Would you print out every entry exactly as given?

**********

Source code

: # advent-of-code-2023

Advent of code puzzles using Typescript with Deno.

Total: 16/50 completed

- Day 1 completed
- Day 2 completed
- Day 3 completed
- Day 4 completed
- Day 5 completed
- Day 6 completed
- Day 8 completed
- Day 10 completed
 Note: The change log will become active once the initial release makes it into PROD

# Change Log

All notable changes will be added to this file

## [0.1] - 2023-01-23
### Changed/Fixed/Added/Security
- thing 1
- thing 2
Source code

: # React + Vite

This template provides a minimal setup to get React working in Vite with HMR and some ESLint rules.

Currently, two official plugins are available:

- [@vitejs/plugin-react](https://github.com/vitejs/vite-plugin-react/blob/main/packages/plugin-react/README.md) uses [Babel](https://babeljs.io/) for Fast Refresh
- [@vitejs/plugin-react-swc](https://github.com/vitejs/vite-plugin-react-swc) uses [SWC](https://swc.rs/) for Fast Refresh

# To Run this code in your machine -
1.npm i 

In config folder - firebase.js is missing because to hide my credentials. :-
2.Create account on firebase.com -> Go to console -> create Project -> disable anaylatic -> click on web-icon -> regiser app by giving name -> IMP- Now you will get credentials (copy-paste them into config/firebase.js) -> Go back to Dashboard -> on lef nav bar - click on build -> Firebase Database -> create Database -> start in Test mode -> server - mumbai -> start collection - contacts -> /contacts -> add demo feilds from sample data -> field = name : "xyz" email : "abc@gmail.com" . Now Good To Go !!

**********

- Exercise answer
Source code

: # advent-of-code-2023

Advent of code puzzles using Typescript with Deno.

Total: 16/50 completed

- Day 1 completed
- Day 2 completed
- Day 3 completed
- Day 4 completed
- Day 5 completed
- Day 6 completed
- Day 8 completed
- Day 10 completed
 Note: The change log will become active once the initial release makes it into PROD

# Change Log

All notable changes will be added to this file

## [0.1] - 2023-01-23
### Changed/Fixed/Added/Security
- thing 1
- thing 2
Source code

: # React + Vite

This template provides a minimal setup to get React working in Vite with HMR and some ESLint rules.

Currently, two official plugins are available:

- [@vitejs/plugin-react](https://github.com/vitejs/vite-plugin-react/blob/main/packages/plugin-react/README.md) uses [Babel](https://babeljs.io/) for Fast Refresh
- [@vitejs/plugin-react-swc](https://github.com/vitejs/vite-plugin-react-swc) uses [SWC](https://swc.rs/) for Fast Refresh

# To Run this code in your machine -
1.npm i 

In config folder - firebase.js is missing because to hide my credentials. :-
2.Create account on firebase.com -> Go to console -> create Project -> disable anaylatic -> click on web-icon -> regiser app by giving name -> IMP- Now you will get credentials (copy-paste them into config/firebase.js) -> Go back to Dashboard -> on lef nav bar - click on build -> Firebase Database -> create Database -> start in Test mode -> server - mumbai -> start collection - contacts -> /contacts -> add demo feilds from sample data -> field = name : "xyz" email : "abc@gmail.com" . Now Good To Go !!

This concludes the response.